Aunque Hansberry no vivió 100% dentro del armario, no se supo públicamente de su condición sexual hasta finales de los setenta, cuando una académica reveló que había formado parte de Daughters of Bilitis, una pionera organización de lesbianas, y salieron a la luz las cartas al director que escribió a dos revistas casi clandestinas de la comunidad gay. Una de ellas, The Ladder, que funcionaba solo por suscripción –probablemente porque pocos establecimientos se hubiesen atrevido a venderla, y aun menos mujeres a ir a comprarla– publicó un escrito que Hansberry firmó con sus iniciales en la que se identificaba como “una lesbiana casada heterosexualmente” y en el que equiparaba machismo y homofobia: “la persecución homosexual y su condena tiene su raíz no sólo en la ignorancia, sino también en un dogma activamente antifeminista”, decía. Las cartas se expusieron hace un año en la muestra Twice Militant, dedicada a Hansberry, que tuvo lugar en el Brooklyn Museum.

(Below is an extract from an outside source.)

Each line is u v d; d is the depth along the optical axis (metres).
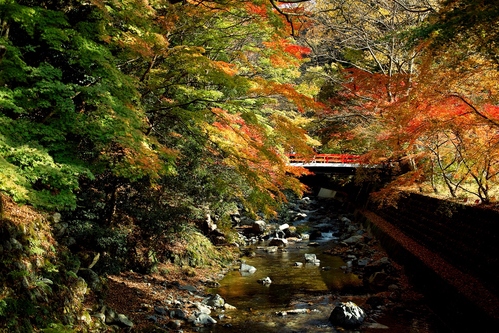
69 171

Allí se pudieron ver también los diarios que escribía en forma de resúmenes anuales y que titulaba “yo en notas”. Cuando tenía veintiocho años escribió bajo el epígrafe “me gusta”: “los ojos, la voz, las piernas y la música de Eartha Kitt”. Y en cosas que “me aburren”: “A Raisin in the Sun, la soledad, la mayoría de mis experiencias sexuales, yo misma”. A los veintinueve, apuntó “mi homosexualidad” en la lista de “cosas que amo” y también en la lista de “cosas que odio”. Y a los treinta y dos, en “me gusta”: “el 69 cuando funciona de verdad” y “el interior de la boca de una mujer preciosa”.

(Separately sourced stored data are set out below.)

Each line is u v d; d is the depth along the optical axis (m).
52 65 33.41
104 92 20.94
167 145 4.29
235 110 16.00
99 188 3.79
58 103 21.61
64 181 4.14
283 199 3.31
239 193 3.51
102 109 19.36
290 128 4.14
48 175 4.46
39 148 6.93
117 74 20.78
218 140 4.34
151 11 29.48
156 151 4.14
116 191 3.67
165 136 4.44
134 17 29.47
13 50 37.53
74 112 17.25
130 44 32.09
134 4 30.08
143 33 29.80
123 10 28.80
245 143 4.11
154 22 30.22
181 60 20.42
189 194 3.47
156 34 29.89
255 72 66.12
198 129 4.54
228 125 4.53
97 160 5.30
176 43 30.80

Ninguno de los dos documentales sobre Nina Simone acaba de dar a Hansberry el crédito que le corresponde en la tarea de politizar a la cantante, que en sus inicios deseaba ser, ante todo, pianista clásica y que empezó su carrera en el multirracial tirando a blanco Greenwich Village y no en Harlem. Simone tuvo una de sus noches más estelares cuando tocó en el Carnegie Hall el 12 de abril del 63. Esa misma noche, sin embargo, arrestaron a Martin Luther King y otros activistas en Birmingham, Alabama. Al fin del recital, Hansberry llamó a su amiga y no precisamente para felicitarla, sino para afearle que no hubiera denunciado los hechos. A partir de ahí, Simone se implicaría mucho más a fondo en la lucha por los derechos civiles –de la que los músicos de la Motown, obsesionados por llegar al público blanco, se mantenían bastante apartados– y escribiría canciones como o la propia To Be Young, Gifted and Black. En sus memorias, Nina escribió sobre su amiga Lorraine: “nunca hablábamos de hombres o de ropa, siempre de Marx, Lenin y la Revolución. Cosas de chicas”.